> _PROVIDED RECORDS_:
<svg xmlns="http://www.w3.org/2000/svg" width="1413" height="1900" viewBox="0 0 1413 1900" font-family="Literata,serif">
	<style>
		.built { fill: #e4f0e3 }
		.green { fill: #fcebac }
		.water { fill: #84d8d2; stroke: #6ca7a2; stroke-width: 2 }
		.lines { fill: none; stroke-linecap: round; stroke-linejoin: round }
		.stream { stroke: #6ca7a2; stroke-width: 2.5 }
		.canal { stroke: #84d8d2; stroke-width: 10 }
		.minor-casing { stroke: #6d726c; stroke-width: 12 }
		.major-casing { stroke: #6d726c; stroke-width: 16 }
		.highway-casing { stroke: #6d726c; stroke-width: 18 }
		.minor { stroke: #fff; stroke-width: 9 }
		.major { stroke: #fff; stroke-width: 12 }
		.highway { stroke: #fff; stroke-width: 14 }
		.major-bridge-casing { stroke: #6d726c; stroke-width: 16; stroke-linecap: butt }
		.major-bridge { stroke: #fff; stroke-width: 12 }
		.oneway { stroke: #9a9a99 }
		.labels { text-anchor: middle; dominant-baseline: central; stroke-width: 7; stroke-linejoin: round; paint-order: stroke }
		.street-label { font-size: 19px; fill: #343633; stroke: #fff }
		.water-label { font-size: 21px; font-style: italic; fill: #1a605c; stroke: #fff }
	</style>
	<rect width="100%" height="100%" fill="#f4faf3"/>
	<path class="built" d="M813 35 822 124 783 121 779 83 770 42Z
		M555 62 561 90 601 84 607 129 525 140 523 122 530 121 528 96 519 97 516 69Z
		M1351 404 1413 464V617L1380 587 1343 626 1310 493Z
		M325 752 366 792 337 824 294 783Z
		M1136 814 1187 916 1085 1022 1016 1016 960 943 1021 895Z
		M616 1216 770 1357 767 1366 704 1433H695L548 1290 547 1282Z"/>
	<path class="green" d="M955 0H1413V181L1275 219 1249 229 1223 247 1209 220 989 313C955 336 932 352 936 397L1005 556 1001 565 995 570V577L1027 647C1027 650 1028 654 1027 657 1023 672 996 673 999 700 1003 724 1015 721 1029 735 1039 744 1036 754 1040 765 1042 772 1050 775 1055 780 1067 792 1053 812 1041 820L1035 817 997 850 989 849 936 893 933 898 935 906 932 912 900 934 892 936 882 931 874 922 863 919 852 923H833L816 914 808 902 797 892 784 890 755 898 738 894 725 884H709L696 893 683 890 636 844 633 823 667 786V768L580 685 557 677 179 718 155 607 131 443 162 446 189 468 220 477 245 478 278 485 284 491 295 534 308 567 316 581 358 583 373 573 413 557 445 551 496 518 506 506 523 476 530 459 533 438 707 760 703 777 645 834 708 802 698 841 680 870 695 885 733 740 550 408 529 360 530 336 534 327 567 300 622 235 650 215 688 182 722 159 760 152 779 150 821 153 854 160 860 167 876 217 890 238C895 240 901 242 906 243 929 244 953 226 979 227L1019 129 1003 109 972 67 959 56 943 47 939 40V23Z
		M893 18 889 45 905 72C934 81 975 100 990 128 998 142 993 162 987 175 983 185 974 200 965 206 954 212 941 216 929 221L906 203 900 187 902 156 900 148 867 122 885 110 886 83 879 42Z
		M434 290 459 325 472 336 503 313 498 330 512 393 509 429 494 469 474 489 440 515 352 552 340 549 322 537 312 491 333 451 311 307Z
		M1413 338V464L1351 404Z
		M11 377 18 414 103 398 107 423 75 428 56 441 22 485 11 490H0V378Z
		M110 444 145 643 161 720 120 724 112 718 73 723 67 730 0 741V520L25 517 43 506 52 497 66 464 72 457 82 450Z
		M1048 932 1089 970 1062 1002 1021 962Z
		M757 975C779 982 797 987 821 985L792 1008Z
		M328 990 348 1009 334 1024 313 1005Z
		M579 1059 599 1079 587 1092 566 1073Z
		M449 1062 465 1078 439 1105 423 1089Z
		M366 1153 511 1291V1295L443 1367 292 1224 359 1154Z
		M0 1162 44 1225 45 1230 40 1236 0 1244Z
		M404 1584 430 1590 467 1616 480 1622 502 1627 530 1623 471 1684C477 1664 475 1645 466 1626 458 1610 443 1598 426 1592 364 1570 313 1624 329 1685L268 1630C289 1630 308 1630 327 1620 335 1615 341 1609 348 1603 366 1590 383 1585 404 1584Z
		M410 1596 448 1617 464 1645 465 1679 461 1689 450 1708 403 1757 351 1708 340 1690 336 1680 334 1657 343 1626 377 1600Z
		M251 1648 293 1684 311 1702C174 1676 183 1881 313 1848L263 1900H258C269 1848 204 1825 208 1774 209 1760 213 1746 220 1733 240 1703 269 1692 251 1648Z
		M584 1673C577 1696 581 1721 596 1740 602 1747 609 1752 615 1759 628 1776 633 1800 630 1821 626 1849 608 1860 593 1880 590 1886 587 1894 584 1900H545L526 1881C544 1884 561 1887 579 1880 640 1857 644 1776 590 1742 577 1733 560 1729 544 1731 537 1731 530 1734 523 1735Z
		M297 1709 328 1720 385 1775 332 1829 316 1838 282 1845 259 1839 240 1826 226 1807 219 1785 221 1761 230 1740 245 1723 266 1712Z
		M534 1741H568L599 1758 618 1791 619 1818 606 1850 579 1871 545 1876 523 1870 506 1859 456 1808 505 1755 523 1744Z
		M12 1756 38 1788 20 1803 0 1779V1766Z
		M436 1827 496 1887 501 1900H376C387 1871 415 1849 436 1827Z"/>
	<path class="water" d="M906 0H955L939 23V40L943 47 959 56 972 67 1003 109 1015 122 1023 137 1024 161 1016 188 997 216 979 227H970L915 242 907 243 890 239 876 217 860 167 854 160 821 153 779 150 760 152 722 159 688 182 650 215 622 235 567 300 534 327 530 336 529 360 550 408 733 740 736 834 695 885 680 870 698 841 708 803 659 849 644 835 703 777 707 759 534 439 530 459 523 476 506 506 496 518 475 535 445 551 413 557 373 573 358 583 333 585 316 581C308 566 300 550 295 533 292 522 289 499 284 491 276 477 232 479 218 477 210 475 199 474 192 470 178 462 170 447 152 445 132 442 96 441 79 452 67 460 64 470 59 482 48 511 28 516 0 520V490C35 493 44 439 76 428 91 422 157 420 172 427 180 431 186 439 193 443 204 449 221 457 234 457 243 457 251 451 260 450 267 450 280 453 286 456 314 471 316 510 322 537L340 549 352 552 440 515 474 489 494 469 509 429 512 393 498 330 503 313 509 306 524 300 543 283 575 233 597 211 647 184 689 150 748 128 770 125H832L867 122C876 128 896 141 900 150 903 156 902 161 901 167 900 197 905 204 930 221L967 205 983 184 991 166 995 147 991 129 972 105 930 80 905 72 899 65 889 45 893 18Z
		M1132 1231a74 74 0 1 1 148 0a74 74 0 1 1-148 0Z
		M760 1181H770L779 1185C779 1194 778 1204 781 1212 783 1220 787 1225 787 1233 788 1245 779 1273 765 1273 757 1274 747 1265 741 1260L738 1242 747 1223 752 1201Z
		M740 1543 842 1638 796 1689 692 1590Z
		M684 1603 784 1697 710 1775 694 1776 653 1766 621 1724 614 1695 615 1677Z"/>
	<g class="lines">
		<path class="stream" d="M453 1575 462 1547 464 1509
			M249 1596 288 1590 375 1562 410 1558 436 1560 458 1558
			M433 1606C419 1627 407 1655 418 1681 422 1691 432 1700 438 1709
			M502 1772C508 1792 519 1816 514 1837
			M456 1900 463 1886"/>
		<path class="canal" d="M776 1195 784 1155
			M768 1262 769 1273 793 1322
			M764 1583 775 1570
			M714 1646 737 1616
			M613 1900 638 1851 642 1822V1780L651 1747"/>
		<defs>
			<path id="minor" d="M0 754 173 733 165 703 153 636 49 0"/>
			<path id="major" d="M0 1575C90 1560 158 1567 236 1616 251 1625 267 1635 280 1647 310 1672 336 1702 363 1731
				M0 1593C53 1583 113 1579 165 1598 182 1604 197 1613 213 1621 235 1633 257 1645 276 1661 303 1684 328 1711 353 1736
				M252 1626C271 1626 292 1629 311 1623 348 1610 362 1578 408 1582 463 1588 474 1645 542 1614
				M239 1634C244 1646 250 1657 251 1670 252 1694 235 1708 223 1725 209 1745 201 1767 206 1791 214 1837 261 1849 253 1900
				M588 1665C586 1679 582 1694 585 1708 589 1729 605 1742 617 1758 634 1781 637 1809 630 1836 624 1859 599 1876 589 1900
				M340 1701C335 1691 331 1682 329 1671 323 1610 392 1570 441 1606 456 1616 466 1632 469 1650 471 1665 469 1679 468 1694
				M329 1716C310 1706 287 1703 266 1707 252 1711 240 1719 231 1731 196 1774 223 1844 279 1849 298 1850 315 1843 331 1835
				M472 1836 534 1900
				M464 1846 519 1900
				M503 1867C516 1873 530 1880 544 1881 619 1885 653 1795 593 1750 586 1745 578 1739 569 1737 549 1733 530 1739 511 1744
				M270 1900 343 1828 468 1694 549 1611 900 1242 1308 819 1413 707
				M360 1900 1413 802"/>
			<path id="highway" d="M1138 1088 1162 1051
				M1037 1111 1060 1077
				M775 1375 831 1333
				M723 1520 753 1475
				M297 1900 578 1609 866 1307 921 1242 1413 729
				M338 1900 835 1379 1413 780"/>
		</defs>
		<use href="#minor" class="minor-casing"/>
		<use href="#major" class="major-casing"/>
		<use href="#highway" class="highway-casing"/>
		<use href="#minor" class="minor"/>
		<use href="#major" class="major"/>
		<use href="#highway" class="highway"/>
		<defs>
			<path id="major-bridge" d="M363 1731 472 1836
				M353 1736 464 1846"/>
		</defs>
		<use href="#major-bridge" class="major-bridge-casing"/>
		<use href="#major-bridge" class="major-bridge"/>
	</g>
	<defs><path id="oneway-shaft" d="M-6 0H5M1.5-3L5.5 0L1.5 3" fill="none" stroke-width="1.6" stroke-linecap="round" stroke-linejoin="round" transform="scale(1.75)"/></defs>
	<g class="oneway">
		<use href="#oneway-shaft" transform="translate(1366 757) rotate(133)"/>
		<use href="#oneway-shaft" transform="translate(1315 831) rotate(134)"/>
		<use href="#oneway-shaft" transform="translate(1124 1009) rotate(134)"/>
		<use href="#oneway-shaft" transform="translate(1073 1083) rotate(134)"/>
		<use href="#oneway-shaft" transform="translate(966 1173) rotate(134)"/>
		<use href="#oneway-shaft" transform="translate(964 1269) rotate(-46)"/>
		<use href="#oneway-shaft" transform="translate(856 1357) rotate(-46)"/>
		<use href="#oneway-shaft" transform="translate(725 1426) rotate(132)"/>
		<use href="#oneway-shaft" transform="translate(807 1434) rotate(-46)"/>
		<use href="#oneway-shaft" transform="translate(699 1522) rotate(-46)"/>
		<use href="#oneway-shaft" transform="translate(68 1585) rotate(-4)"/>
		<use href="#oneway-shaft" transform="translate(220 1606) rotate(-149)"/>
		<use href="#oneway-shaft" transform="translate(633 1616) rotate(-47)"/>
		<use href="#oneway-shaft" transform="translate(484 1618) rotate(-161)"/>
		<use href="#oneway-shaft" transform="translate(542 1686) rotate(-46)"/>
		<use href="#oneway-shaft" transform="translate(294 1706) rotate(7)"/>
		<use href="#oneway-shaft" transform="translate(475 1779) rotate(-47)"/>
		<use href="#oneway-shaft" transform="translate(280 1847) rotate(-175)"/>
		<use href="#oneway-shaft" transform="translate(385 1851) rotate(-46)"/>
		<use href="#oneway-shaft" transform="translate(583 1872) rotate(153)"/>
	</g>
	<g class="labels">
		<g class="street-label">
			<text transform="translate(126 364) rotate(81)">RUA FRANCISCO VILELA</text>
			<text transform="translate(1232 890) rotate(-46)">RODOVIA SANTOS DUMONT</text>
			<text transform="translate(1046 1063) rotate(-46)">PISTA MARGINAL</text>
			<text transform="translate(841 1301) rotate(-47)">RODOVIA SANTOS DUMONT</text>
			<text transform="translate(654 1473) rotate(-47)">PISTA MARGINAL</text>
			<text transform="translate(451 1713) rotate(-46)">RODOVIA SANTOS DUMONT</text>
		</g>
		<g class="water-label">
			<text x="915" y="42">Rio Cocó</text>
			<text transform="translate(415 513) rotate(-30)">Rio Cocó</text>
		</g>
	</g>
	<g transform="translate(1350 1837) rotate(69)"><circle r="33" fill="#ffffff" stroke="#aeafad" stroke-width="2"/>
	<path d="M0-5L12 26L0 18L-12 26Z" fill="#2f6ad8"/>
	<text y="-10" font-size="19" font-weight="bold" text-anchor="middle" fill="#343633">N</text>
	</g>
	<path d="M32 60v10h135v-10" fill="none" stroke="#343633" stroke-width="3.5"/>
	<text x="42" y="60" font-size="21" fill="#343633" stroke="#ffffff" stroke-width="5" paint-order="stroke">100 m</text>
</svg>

> _DIRECTIONS FOR THIS TASK_:
Whenever a line of the data above holds the word "green", it counts once; report the total number of such lines and nothing more.

> _EXERCISE RESPONSE_:
2